Censure

Crise de liquidité : bienvenue au pays des économistes de caniveau (Par Ousmane Boh Kaba)

Depuis plusieurs semaines, nous faisons la queue devant les banques et les distributeurs. Pas pour retirer des millions, juste pour accéder à notre propre argent. Une pénurie de billets dans un pays qui imprime sa propre monnaie : voilà le paradoxe grotesque. Ce n’est pas seulement une crise de liquidité, c’est une crise de gouvernance… et de bon sens élémentaire.

L’État aligne les promesses, les communiqués et les explications techniques. Mais pendant ce temps, notre économie s’étouffe. Les commerçants survivent au jour le jour, les salaires stagnent, et nous jonglons pour payer l’hôpital ou l’école en petites coupures. Comment, en 2025, peut-on manquer de billets pendant des semaines sans qu’un seul responsable ne démissionne ?

Cette crise n’est pas une surprise. Elle révèle ce que tout le monde savait déjà : nous sommes prisonniers de l’argent liquide. Tant que l’État continue de payer ses agents en liasses froissées, que les marchés fonctionnent au rythme des sacs de billets, et que le numérique reste un luxe réservé aux urbains connectés, nous resterons bloqués dans un système archaïque, corrompu et vulnérable.

Le plus scandaleux ? L’improvisation permanente. Où est le plan national de paiement numérique ? Au Ghana, le système Mobile Money Interoperability permet depuis 2018 de transférer de l’argent entre toutes les plateformes. Au Kenya, M-Pesa a révolutionné les transactions depuis 2007. Chez nous ? On en est encore à compter les billets à la main.

Pendant ce temps, de nouveaux billets fleurissent : 5 000, 10 000, 20 000… bientôt 100 000 ? Une fuite en avant qui aggrave l’inflation, la corruption et le crime organisé. À qui profite ce système ? Peut-être à ceux qui préfèrent l’opacité à la transparence…

Certes, le mobile money existe. Mais pour des millions de personnes, c’est un service de luxe. Quand transférer 100 000 GNF coûte 5 000 GNF, c’est toute une partie de la population qu’on exclut. Les opérateurs ont transformé un outil de modernisation en machine à cash, avec des frais exorbitants. Résultat ? On doit payer… pour pouvoir payer.

Il est temps de briser les chaînes du cash. Chaque citoyen devrait avoir un compte mobile gratuit et sécurisé, lié à son identifiant national unique. Des transferts sans frais abusifs pour les petites transactions. Un État qui anticipe au lieu de gérer les crises à coup de communiqués. L’argent ne doit pas circuler seulement quand ça enrichit les puissants. Le paiement numérique ne doit pas être un privilège, mais un droit.
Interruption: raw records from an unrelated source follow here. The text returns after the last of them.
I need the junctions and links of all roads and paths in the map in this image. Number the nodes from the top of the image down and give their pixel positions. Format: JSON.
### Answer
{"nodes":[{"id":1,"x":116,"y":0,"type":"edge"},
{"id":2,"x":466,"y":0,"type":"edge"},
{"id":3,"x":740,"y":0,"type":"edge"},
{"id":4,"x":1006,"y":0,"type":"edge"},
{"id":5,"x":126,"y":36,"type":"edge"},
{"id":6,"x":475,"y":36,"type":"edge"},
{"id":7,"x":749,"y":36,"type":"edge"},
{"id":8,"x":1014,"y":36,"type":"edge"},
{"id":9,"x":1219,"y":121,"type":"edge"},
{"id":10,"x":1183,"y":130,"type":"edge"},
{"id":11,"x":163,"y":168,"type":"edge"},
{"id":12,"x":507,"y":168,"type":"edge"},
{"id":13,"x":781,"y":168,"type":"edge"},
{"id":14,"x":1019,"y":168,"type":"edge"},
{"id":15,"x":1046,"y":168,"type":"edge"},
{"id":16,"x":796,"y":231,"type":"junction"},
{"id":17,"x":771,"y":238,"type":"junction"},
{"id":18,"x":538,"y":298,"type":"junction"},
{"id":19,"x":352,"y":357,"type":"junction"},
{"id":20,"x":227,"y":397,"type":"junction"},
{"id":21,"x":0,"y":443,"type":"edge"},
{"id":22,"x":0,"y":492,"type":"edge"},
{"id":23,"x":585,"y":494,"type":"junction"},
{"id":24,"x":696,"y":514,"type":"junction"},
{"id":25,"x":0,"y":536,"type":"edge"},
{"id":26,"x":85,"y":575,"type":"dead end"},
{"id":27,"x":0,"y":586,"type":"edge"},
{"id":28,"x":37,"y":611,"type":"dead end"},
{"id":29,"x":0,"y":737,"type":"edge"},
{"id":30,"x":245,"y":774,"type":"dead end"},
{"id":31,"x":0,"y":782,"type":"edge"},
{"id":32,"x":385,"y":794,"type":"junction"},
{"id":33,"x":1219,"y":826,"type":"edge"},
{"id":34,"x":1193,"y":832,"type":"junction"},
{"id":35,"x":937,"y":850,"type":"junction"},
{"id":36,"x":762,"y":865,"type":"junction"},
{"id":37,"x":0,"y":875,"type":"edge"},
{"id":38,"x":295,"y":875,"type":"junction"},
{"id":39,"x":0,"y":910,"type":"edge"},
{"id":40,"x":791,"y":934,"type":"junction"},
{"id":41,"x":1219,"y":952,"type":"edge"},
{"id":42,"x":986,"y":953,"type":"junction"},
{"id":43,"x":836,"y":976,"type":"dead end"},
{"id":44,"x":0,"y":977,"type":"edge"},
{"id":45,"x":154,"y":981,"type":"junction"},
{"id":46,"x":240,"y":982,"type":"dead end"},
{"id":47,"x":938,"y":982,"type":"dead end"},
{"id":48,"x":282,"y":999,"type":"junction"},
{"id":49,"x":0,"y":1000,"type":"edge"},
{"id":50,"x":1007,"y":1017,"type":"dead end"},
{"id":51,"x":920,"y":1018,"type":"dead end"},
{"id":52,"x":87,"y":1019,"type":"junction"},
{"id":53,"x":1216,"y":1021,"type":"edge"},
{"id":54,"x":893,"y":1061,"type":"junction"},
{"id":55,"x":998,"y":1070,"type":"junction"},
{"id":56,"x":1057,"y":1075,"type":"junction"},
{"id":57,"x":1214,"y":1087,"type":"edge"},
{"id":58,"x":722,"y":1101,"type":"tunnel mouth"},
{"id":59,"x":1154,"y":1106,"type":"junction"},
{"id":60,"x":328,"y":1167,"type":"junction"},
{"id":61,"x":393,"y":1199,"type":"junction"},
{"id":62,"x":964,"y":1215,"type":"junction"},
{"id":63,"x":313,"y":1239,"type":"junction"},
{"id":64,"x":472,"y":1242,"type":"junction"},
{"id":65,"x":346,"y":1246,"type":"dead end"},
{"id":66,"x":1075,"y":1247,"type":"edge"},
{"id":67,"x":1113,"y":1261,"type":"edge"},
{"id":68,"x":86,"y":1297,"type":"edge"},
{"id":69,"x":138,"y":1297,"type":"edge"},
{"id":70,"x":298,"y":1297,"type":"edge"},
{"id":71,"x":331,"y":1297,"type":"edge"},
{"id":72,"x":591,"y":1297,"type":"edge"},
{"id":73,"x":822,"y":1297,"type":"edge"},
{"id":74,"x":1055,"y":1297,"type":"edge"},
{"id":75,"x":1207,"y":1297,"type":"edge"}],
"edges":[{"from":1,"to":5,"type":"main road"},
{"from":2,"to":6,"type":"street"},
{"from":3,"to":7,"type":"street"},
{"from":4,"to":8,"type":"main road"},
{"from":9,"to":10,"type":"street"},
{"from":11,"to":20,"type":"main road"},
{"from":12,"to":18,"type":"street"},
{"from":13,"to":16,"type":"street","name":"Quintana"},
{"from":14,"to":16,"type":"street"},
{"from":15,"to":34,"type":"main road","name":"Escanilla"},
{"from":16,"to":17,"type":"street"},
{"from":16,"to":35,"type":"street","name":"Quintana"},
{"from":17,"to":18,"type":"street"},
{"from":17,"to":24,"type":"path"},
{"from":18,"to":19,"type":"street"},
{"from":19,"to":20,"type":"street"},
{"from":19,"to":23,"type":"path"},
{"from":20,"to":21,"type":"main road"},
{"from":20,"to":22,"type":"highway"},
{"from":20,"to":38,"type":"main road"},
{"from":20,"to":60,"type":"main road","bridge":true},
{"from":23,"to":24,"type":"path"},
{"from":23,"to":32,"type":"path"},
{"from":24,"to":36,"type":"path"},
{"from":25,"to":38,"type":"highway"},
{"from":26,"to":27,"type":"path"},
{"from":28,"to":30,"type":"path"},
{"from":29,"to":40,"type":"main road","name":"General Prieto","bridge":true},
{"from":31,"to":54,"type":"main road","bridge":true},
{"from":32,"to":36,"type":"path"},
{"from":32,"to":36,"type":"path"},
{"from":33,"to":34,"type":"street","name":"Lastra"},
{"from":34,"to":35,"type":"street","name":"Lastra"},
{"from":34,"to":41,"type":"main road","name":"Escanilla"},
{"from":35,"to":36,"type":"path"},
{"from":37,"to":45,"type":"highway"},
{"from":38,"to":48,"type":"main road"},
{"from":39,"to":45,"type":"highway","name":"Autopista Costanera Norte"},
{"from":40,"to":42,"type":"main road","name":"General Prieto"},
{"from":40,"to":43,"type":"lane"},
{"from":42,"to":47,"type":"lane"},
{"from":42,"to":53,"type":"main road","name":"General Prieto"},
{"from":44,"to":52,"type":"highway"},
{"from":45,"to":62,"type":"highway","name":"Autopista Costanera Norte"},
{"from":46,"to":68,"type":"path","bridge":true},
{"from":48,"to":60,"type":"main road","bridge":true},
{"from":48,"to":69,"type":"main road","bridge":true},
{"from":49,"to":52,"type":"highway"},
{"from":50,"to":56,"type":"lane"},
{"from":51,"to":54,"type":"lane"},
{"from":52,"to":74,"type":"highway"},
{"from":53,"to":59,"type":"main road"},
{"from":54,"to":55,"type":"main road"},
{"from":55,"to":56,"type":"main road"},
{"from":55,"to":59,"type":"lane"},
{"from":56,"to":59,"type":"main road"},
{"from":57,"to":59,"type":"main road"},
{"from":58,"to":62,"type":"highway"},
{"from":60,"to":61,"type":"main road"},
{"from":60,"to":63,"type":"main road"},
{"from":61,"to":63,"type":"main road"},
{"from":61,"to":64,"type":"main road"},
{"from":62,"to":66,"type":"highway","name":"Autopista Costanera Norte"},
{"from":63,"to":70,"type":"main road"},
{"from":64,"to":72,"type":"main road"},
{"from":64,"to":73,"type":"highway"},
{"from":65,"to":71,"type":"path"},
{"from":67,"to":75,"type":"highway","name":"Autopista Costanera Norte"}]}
Aujourd’hui, c’est le cash qui manque. Demain, ce sera la confiance. Et sans confiance, aucune économie ne tient.

Oui, nous avons des docteurs en économie, des diplômes prestigieux, des experts qui parlent dans les séminaires. Mais dans la vraie vie, nous voulons juste retirer notre argent sans faire la queue comme des mendiants. Peut-être est-il temps que ces grands théoriciens descendent de leurs amphithéâtres – Harvard, la Sorbonne, Paris-Dauphine – et écoutent ceux qui vivent l’économie réelle : les chauffeurs qui passent des heures à chercher de la monnaie, les marchandes qui refusent des ventes faute de billet…

Alors la prochaine fois qu’un « économiste de caniveau » viendra nous expliquer doctement les vertus du cash ou les difficultés techniques de la modernisation, rappelons-lui simplement ceci : pendant qu’ils débattent dans leurs conférences climatisées, le Ghana et le Kenya ont déjà résolu le problème.

La vraie question n’est pas technique, elle est politique. Voulons-nous vraiment changer les choses, ou continuer à faire semblant en imprimant des billets toujours plus gros ? Le choix est simple : soit nous entrons enfin dans le 21ème siècle, soit nous resterons le pays où l’on fait la queue pour accéder à son propre argent, sous le regard complice de ceux qui profitent du système.